PASSAGE -

───

2023-05-18 Excessive logging caused significantly increased costs

Date

May 18, 2023

Authors

@Andy Dingley

Status

Done

Summary

The TCS service was repeatedly trying and failing to process an event, causing a large volume of additional log entries.

Impact

A significant increase in the monthly costs for logging, usually ~$300/month but currently at ~$1300 part way through the month.

Non-technical Description

The TIS services log a record of their actions to text files which can be used, when needed, to investigate any issues encounter.

A new feature was added to one of our services, which listens for events occurring in TIS Self-Service (a Conditions of Joining being signed) and updates data within TIS to stay in sync. One of the events sent from our test system could not be processed correctly by TIS. Such cases are not uncommon, the expected behaviour is that the event is sent to a separate queue to be manually reviewed but in this case a configuration issue meant that TIS repeatedly retried instead of rejecting the message.

───

MATERIAL PROVIDED -
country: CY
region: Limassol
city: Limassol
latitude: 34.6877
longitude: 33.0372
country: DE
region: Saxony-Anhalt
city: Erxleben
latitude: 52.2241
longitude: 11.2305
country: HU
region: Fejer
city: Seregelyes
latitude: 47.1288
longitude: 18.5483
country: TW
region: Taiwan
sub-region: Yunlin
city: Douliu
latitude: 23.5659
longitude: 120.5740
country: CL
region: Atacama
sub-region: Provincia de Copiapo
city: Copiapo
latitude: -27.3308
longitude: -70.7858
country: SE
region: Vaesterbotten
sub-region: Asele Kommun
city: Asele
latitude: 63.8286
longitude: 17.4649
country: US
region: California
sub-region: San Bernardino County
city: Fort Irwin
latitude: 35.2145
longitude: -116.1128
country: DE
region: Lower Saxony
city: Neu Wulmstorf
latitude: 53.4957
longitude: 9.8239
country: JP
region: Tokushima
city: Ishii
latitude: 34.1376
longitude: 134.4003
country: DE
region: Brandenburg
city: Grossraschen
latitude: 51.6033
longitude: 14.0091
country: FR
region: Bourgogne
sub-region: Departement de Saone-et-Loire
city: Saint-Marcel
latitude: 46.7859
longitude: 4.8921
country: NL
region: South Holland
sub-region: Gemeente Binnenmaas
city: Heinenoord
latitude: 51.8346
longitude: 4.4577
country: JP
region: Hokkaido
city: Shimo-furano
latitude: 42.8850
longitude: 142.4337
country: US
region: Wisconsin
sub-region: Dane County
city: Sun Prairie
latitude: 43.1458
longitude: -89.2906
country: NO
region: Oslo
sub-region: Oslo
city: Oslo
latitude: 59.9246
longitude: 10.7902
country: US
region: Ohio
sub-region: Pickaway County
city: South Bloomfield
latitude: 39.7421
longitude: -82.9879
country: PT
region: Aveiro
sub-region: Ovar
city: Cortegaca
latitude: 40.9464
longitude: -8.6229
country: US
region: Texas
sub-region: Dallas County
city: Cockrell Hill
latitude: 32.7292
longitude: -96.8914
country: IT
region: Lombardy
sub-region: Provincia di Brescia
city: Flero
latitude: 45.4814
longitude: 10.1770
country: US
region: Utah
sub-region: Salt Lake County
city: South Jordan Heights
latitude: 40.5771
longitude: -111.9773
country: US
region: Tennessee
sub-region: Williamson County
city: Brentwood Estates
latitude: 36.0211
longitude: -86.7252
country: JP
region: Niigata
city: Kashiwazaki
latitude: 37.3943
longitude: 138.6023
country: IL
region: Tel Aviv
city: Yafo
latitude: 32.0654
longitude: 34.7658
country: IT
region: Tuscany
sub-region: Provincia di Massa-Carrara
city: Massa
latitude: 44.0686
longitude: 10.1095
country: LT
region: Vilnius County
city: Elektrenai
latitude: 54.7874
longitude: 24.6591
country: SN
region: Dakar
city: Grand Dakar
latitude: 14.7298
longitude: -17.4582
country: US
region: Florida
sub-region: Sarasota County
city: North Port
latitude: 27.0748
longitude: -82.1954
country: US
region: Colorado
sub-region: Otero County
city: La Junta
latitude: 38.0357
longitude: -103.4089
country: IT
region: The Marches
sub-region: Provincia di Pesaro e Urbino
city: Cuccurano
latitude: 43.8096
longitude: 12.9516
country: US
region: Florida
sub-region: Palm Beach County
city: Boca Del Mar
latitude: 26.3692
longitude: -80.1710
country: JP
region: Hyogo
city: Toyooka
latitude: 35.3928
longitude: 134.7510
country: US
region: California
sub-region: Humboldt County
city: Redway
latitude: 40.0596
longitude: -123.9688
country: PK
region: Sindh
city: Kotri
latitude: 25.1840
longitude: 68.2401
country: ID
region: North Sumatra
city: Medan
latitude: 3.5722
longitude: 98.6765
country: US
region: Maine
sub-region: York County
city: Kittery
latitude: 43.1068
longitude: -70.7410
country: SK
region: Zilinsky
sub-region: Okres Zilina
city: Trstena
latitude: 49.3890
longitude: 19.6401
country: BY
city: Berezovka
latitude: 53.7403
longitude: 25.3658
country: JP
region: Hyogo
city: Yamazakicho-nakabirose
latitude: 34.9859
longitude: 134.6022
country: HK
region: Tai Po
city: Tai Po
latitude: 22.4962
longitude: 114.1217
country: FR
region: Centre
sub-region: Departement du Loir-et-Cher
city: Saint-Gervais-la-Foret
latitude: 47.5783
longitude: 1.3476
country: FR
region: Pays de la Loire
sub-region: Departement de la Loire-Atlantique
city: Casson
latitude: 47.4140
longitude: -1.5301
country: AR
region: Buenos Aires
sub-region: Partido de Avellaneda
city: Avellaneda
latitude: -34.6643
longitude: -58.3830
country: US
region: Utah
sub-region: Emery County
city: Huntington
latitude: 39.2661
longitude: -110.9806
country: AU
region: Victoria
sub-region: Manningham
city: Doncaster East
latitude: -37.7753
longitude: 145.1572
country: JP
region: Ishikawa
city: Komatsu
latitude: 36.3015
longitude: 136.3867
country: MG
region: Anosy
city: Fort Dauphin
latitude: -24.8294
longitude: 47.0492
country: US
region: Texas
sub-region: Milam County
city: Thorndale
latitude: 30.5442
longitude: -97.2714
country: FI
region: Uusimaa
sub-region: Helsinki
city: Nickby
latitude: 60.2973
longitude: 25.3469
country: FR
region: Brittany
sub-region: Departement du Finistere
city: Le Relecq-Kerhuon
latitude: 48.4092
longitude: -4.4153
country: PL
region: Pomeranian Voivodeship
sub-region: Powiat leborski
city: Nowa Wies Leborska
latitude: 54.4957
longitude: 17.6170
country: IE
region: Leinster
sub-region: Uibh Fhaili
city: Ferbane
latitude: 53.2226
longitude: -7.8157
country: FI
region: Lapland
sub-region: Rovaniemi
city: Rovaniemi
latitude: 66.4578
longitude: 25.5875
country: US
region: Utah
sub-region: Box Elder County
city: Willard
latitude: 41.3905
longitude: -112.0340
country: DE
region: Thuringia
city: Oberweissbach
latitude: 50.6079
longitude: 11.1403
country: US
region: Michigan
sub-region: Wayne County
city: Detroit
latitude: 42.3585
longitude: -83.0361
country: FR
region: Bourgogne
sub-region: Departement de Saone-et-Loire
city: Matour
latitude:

───

INSTRUCTION 1 -
In the logging incident report, what does the monthly cost for logging usually come to?
INSTRUCTION 2 -
Write the next part of the incident report on excessive logging, starting after its final sentence.

TASK OUTPUT 1 -
About $300 per month.

TASK OUTPUT 2 -
This led to approx. 27.5 million attempts every day over a period of two weeks, causing a significant influx of additional text data and incurring all of the costs associated with processing those logs.


Trigger

  • The COJ signed event handler added to TCS was misconfigured, so repeatedly retried instead of rejecting when a message failed to process.


Detection

  • The AWS cost/billing tool showed a large increase in Cloudwatch usage.


Resolution

  • IllegalArgumentException now wrapped in an AmqpRejectAndDontRequeueException to ensure the message does not get requeued.


Timeline

All times in GMT unless indicated

  • May 3, 2023: 14:35 - TCS starts logging excessively due to retry loop

  • May 18, 2023: 10:30 - Additional CloudWatch costs identified via AWS cost/billing tools

  • May 18, 2023: 11:29 - The failing message was moved to a DLQ to stop the logging

  • May 19, 2023: 11:01 - Permanent fix deployed to preprod

  • May 19, 2023: 15:03 - Permanent fix deploy to prod

  • May 19, 2023: ??:?? - Permanent fix deploy to NIMDTA - DEPLOY NOT YET APPROVED

Root Cause(s)

Why was there such excessive logging?

The Rabbit listener implementation did not throw the correct exception type.

Why was the correct exception not throw?

Limited experience with RabbitMQ, expectations that it would work similar to AWS SQS and a tight deadline led to misunderstanding/assumptions of how Rabbit DLQs worked.

Why did it take so long to identify the issue?

Log size alerts were ignored and Sentry did not report any exceptions occurring.

Why were log size alerts ignored?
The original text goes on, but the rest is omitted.